Check each line of the listing below for the string "Buchungen", and copy the ones that have it.

******************************

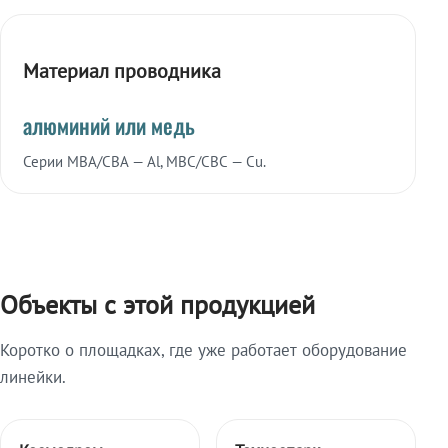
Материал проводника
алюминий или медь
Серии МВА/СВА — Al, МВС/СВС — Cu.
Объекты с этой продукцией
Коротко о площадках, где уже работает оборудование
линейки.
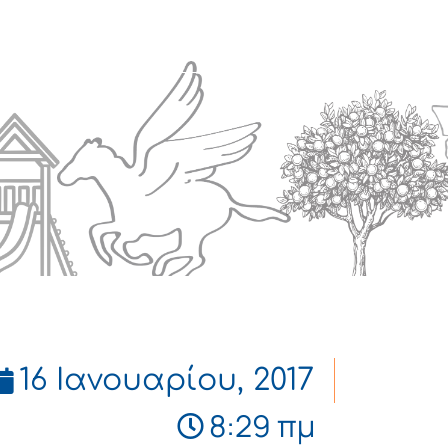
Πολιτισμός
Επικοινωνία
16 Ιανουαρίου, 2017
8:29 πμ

******************************

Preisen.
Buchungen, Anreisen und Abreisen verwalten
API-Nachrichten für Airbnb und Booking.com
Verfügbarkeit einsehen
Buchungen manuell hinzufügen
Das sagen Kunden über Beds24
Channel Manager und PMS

******************************

• _Expected output_
Buchungen, Anreisen und Abreisen verwalten
Buchungen manuell hinzufügen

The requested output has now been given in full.